*** Given entries ***

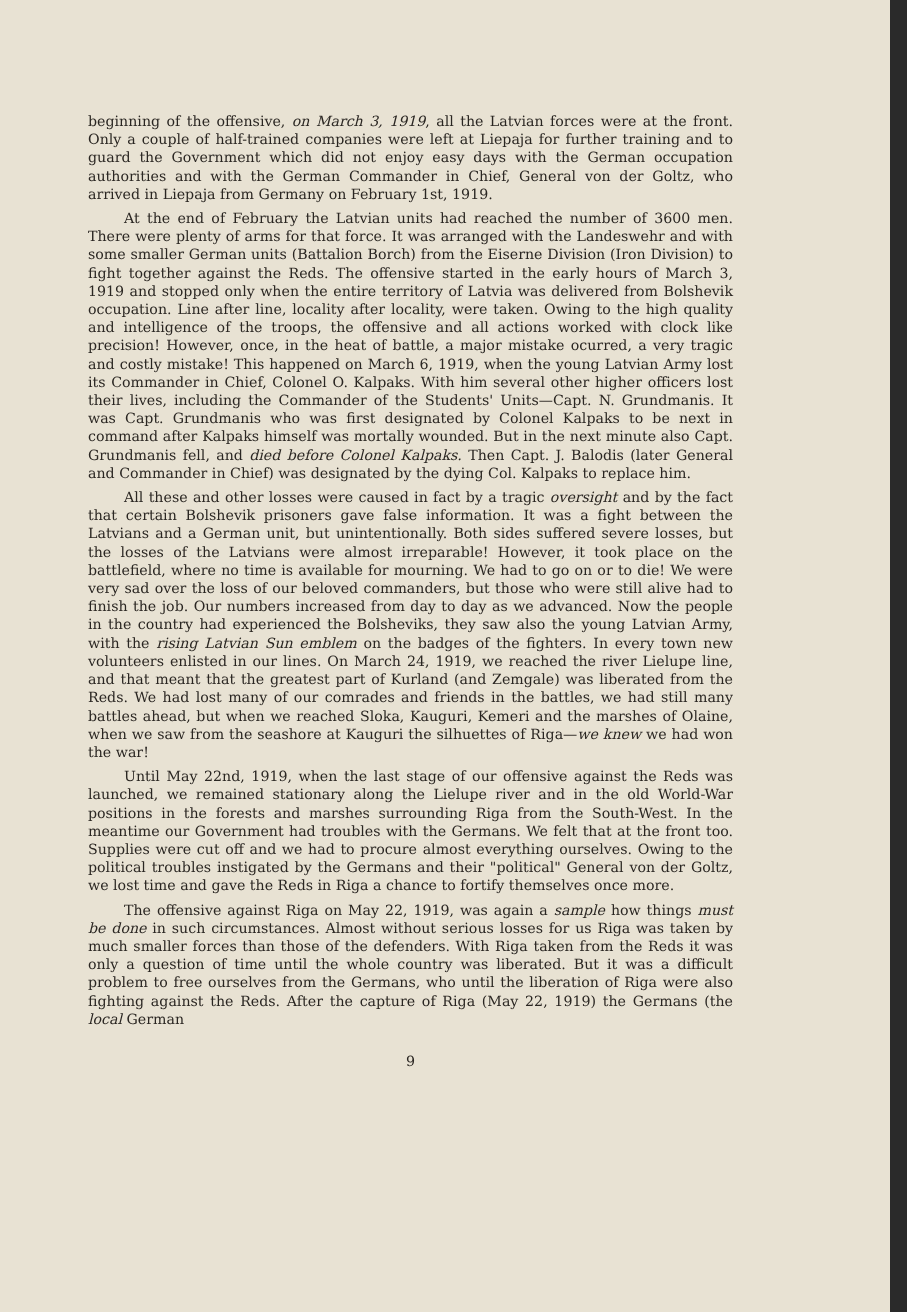beginning of the offensive, on March 3, 1919, all the Latvian forces were at the front. Only a couple of half-trained companies were left at Liepaja for further training and to guard the Government which did not enjoy easy days with the German occupation authorities and with the German Commander in Chief, General von der Goltz, who arrived in Liepaja from Germany on February 1st, 1919.
At the end of February the Latvian units had reached the number of 3600 men. There were plenty of arms for that force. It was arranged with the Landeswehr and with some smaller German units (Battalion Borch) from the Eiserne Division (Iron Division) to fight together against the Reds. The offensive started in the early hours of March 3, 1919 and stopped only when the entire territory of Latvia was delivered from Bolshevik occupation. Line after line, locality after locality, were taken. Owing to the high quality and intelligence of the troops, the offensive and all actions worked with clock like precision! However, once, in the heat of battle, a major mistake ocurred, a very tragic and costly mistake! This happened on March 6, 1919, when the young Latvian Army lost its Commander in Chief, Colonel O. Kalpaks. With him several other higher officers lost their lives, including the Commander of the Students' Units—Capt. N. Grundmanis. It was Capt. Grundmanis who was first designated by Colonel Kalpaks to be next in command after Kalpaks himself was mortally wounded. But in the next minute also Capt. Grundmanis fell, and died before Colonel Kalpaks. Then Capt. J. Balodis (later General and Commander in Chief) was designated by the dying Col. Kalpaks to replace him.
All these and other losses were caused in fact by a tragic oversight and by the fact that certain Bolshevik prisoners gave false information. It was a fight between the Latvians and a German unit, but unintentionally. Both sides suffered severe losses, but the losses of the Latvians were almost irreparable! However, it took place on the battlefield, where no time is available for mourning. We had to go on or to die! We were very sad over the loss of our beloved commanders, but those who were still alive had to finish the job. Our numbers increased from day to day as we advanced. Now the people in the country had experienced the Bolsheviks, they saw also the young Latvian Army, with the rising Latvian Sun emblem on the badges of the fighters. In every town new volunteers enlisted in our lines. On March 24, 1919, we reached the river Lielupe line, and that meant that the greatest part of Kurland (and Zemgale) was liberated from the Reds. We had lost many of our comrades and friends in the battles, we had still many battles ahead, but when we reached Sloka, Kauguri, Kemeri and the marshes of Olaine, when we saw from the seashore at Kauguri the silhuettes of Riga—we knew we had won the war!
Until May 22nd, 1919, when the last stage of our offensive against the Reds was launched, we remained stationary along the Lielupe river and in the old World-War positions in the forests and marshes surrounding Riga from the South-West. In the meantime our Government had troubles with the Germans. We felt that at the front too. Supplies were cut off and we had to procure almost everything ourselves. Owing to the political troubles instigated by the Germans and their "political" General von der Goltz, we lost time and gave the Reds in Riga a chance to fortify themselves once more.
The offensive against Riga on May 22, 1919, was again a sample how things must be done in such circumstances. Almost without serious losses for us Riga was taken by much smaller forces than those of the defenders. With Riga taken from the Reds it was only a question of time until the whole country was liberated. But it was a difficult problem to free ourselves from the Germans, who until the liberation of Riga were also fighting against the Reds. After the capture of Riga (May 22, 1919) the Germans (the local German
9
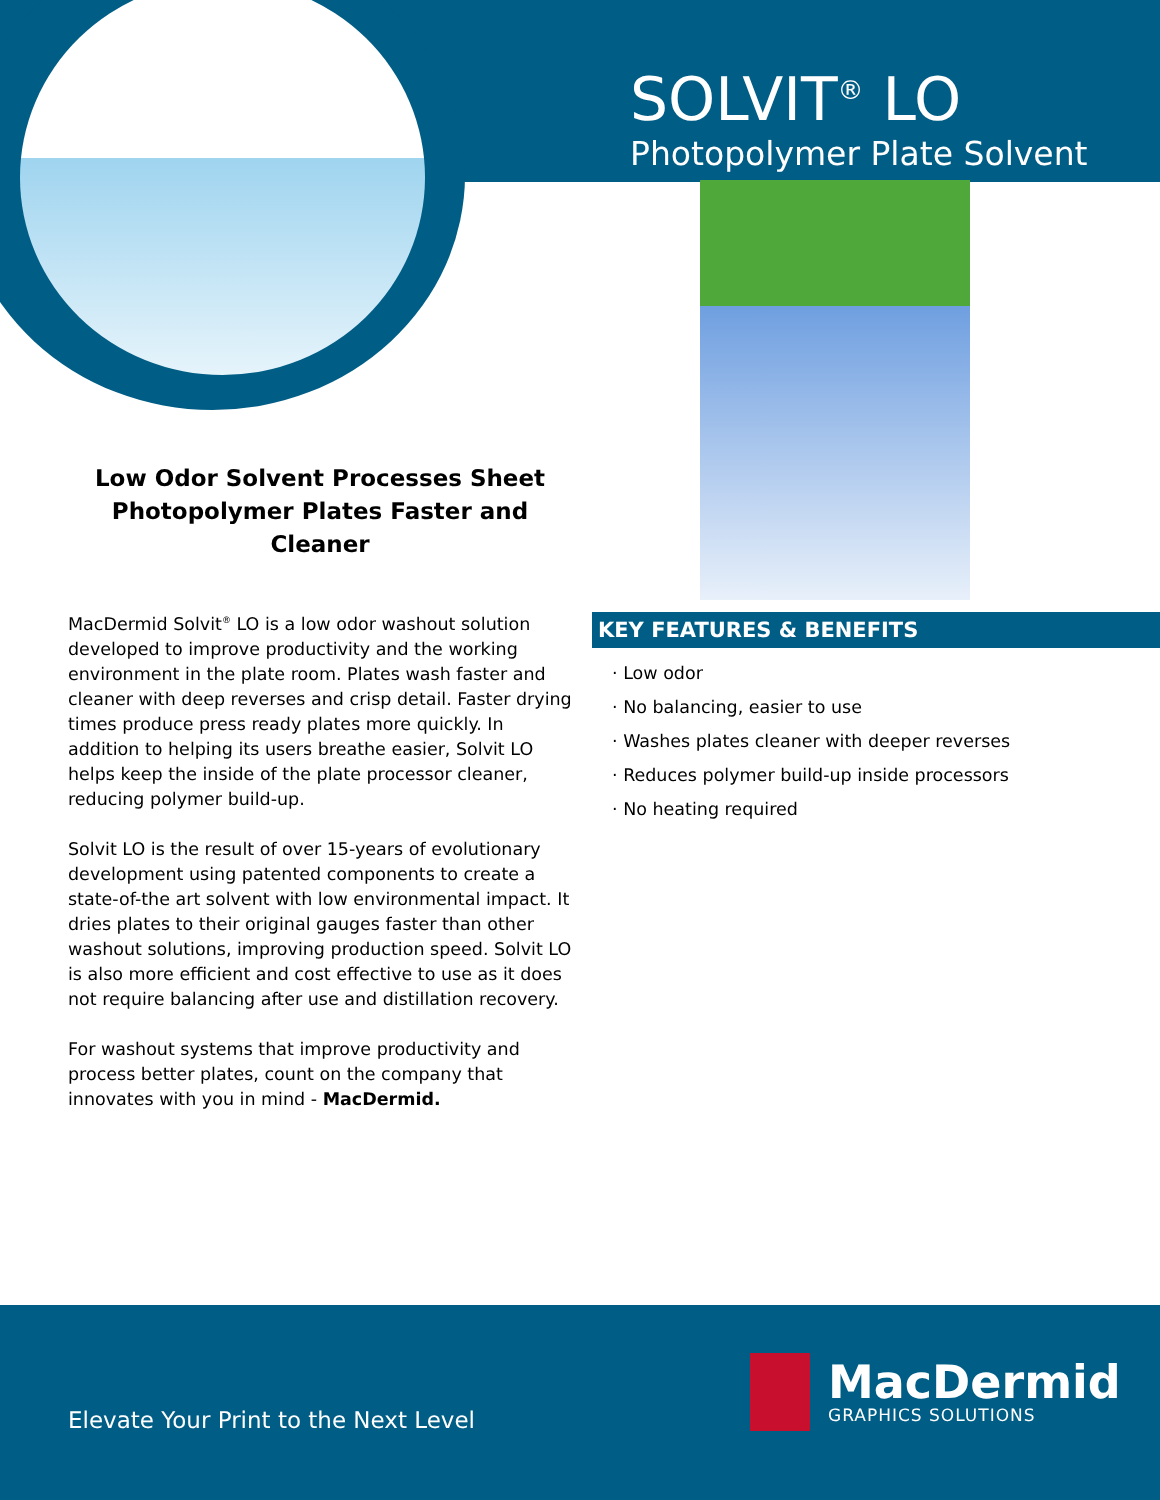SOLVIT<sup>®</sup> LO
Photopolymer Plate Solvent
Low Odor Solvent Processes Sheet Photopolymer Plates Faster and Cleaner
MacDermid Solvit<sup>®</sup> LO is a low odor washout solution developed to improve productivity and the working environment in the plate room. Plates wash faster and cleaner with deep reverses and crisp detail. Faster drying times produce press ready plates more quickly. In addition to helping its users breathe easier, Solvit LO helps keep the inside of the plate processor cleaner, reducing polymer build-up.
Solvit LO is the result of over 15-years of evolutionary development using patented components to create a state-of-the art solvent with low environmental impact. It dries plates to their original gauges faster than other washout solutions, improving production speed. Solvit LO is also more efficient and cost effective to use as it does not require balancing after use and distillation recovery.
For washout systems that improve productivity and process better plates, count on the company that innovates with you in mind - MacDermid.
KEY FEATURES & BENEFITS
· Low odor
· No balancing, easier to use
· Washes plates cleaner with deeper reverses
· Reduces polymer build-up inside processors
· No heating required
Elevate Your Print to the Next Level
MacDermid
GRAPHICS SOLUTIONS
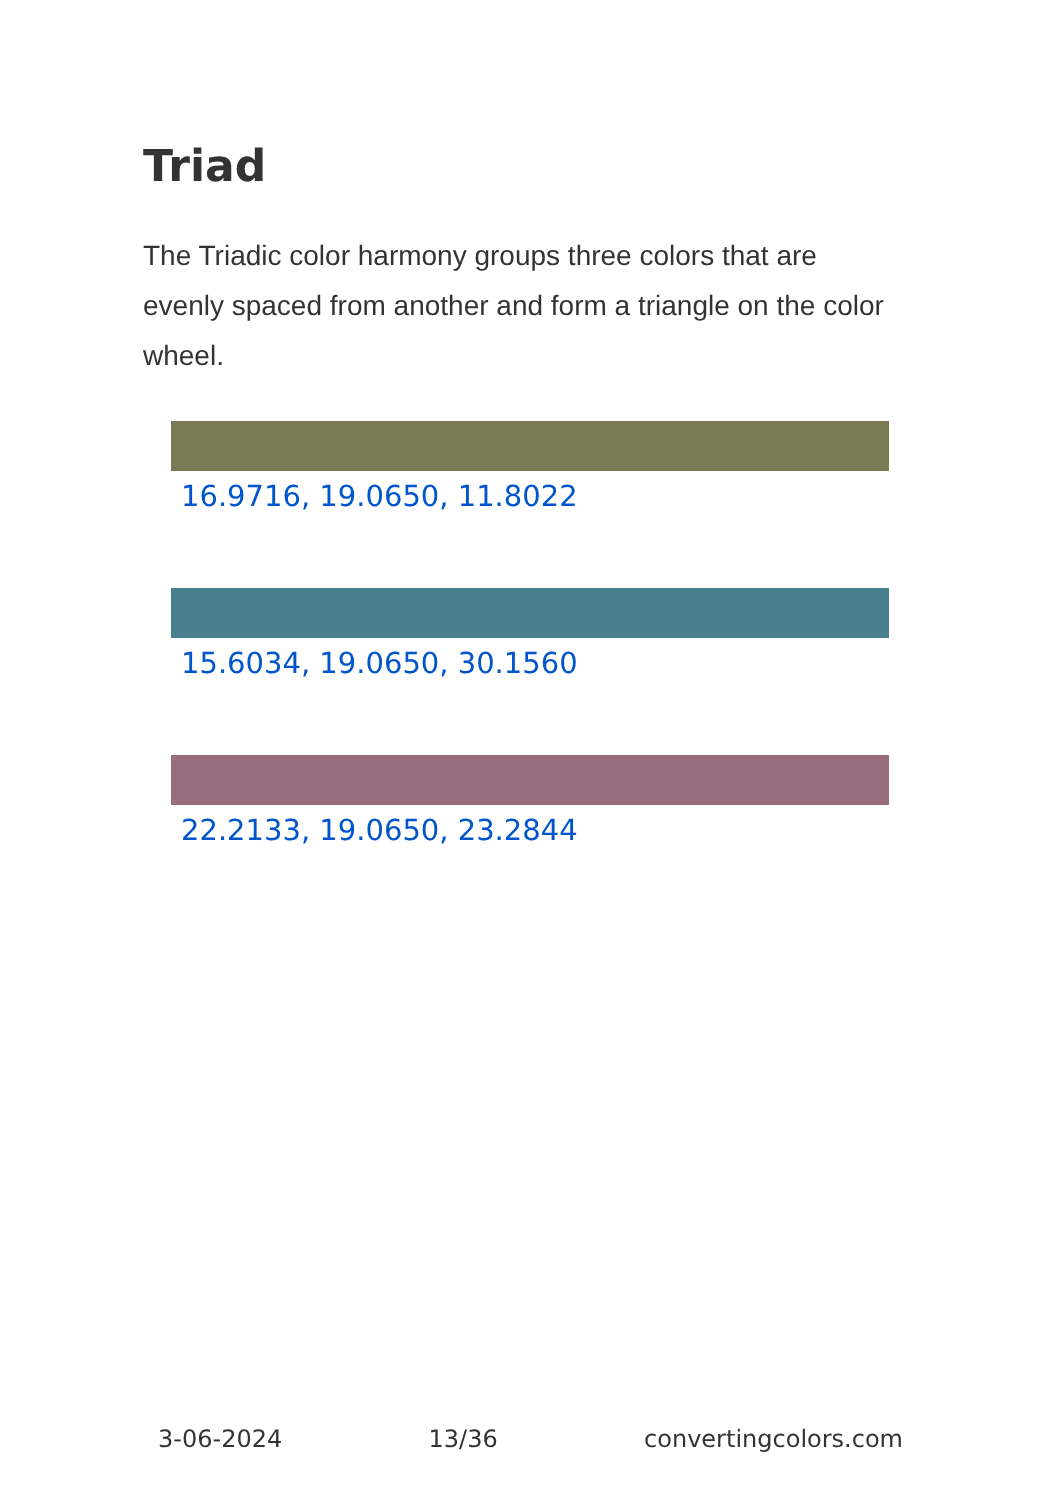Triad
The Triadic color harmony groups three colors that are evenly spaced from another and form a triangle on the color wheel.
16.9716, 19.0650, 11.8022
15.6034, 19.0650, 30.1560
22.2133, 19.0650, 23.2844
3-06-2024 13/36 convertingcolors.com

***

Using the data above, retype exactly the lines from the line with "Solvit LO is the" to the line with "15.6034, 19.0650, 30.1560", inclusive. No pictures and nothing else.

Solvit LO is the result of over 15-years of evolutionary development using patented components to create a state-of-the art solvent with low environmental impact. It dries plates to their original gauges faster than other washout solutions, improving production speed. Solvit LO is also more efficient and cost effective to use as it does not require balancing after use and distillation recovery.
For washout systems that improve productivity and process better plates, count on the company that innovates with you in mind - MacDermid.
KEY FEATURES & BENEFITS
· Low odor
· No balancing, easier to use
· Washes plates cleaner with deeper reverses
· Reduces polymer build-up inside processors
· No heating required
Elevate Your Print to the Next Level
MacDermid
GRAPHICS SOLUTIONS
Triad
The Triadic color harmony groups three colors that are evenly spaced from another and form a triangle on the color wheel.
16.9716, 19.0650, 11.8022
15.6034, 19.0650, 30.1560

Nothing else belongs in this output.